Question

Combustion of a `20*g` mass of compound gives `44*g` `CO_2`, and `7.99*g` of water. Given that the molecular mass is `180*g*mol^-1` what are the empirical and molecular formulae?

Answer 1

This question operates under an unspoken assumption. We get (eventually!) a molecular formula of `C_9H_8O_4`.

Explanation:

We can burn organic compounds in a furnace to produce (i) carbon dioxide; and (ii) water. The carbon and hydrogen content of these products COME directly from the hydrocarbon. Sometimes these are expressed as a percentage by mass and SOMETIMES, as here, the measured percentages do not add up to 100%. The missing percentage is presumed to be oxygen, which is NOT measured, but obtained by difference, i.e. `O%=100%-%C-%H`.

Here, the carbon content is measured by `CO_2`, and the hydrogen content is measured by WATER (I think you made a mistake when you posed the question!).

So let's see if we can get something useful.

In `20*g` compound, there are `(44*g)/(44*g*mol^-1)C=1*mol*C`.

In `20*g` compound, there are `(7.99*g)/(18.01*g*mol^-1)xx2H=0.89*mol*H`.

In `20*g` compound, there are presumed to be the following molar quantity of oxygen,

`(20.0*g-12.011*g-0.89*g)/(16*g*mol^-1)O=0.44*mol*O`. (That is the mass balance was due to oxygen!).

We divide thru by the SMALLEST molar quantity, that of oxygen to get a trial formula of `C_(2.27)H_2O`, which we must multiply by #4 # to get whole numbers, i.e. `C_9H_8O_4`, which is the `"empirical formula"`.
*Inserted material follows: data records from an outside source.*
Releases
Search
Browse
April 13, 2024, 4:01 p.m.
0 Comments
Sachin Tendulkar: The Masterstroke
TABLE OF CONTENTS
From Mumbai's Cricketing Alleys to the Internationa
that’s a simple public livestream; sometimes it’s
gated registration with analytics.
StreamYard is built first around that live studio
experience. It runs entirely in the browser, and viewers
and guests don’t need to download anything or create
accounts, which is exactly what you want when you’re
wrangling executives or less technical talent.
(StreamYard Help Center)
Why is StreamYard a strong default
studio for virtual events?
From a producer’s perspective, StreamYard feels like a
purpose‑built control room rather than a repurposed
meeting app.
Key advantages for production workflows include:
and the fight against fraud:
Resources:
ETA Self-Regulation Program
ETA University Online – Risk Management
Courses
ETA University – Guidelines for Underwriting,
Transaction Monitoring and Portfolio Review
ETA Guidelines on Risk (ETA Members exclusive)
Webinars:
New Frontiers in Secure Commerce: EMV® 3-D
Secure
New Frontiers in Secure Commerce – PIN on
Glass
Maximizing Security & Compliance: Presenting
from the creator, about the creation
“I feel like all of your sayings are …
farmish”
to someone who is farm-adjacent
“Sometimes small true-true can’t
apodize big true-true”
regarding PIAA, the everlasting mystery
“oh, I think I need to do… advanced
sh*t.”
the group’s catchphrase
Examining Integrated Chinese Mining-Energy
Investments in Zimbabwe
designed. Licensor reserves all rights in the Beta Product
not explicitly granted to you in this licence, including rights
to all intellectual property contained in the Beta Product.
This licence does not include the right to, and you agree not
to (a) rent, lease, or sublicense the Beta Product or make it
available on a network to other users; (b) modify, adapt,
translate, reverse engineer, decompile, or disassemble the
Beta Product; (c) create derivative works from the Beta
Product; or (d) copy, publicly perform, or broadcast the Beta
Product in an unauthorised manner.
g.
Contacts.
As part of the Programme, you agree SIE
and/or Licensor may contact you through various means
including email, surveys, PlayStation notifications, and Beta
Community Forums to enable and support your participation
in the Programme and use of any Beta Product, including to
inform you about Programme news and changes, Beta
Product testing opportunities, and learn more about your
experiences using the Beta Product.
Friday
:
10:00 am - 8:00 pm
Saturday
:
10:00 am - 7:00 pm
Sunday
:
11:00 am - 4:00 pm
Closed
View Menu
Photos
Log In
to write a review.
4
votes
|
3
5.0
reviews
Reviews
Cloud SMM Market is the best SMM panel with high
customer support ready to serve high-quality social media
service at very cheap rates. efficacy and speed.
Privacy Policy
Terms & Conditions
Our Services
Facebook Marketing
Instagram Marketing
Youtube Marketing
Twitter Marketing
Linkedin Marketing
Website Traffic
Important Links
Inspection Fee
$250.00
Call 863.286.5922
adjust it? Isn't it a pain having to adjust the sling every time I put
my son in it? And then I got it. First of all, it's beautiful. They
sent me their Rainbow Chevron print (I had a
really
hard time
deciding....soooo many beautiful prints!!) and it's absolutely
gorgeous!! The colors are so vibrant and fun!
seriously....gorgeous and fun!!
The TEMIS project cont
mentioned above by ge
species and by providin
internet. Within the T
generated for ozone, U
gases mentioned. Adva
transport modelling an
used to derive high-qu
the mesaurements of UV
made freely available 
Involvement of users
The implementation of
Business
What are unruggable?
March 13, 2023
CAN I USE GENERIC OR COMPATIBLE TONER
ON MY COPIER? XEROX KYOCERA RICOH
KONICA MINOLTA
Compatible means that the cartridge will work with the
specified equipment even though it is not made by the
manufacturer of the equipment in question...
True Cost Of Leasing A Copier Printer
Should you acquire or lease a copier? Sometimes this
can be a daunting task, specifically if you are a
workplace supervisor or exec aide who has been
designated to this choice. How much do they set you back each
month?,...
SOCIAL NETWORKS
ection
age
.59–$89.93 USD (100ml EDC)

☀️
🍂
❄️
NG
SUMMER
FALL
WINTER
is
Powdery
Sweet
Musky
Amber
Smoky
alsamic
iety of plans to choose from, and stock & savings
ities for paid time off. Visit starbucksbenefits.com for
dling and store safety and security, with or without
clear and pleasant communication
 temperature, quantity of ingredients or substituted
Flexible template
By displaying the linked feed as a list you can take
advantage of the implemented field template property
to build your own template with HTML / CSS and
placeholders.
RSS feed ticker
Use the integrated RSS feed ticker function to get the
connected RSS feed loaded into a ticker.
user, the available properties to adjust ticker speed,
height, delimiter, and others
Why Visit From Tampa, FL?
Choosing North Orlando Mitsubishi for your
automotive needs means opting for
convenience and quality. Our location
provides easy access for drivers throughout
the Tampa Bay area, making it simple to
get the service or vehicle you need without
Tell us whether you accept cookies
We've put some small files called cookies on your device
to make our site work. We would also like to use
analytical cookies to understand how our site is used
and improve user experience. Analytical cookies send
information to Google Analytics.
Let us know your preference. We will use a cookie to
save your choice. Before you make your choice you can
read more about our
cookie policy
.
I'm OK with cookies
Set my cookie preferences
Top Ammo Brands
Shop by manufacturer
But we know that the `"molecular formula"` is a simple whole number multiple of the `"empirical formula"`

And thus............................,

`nxx(9xx12.011+8xx1.00794+4xx15.999)*g*mol^-1`

`=180*g*mol^-1`

Clearly, `n=1`, so here `"molecular formula"` `=` `"empirical formula"` `=` `C_9H_8O_4`

I am sorry for making such a meal of this answer, but if you are an undergrad, you should be aware of the background to this question. If you are at A level, your teacher has no business asking you these sorts of questions.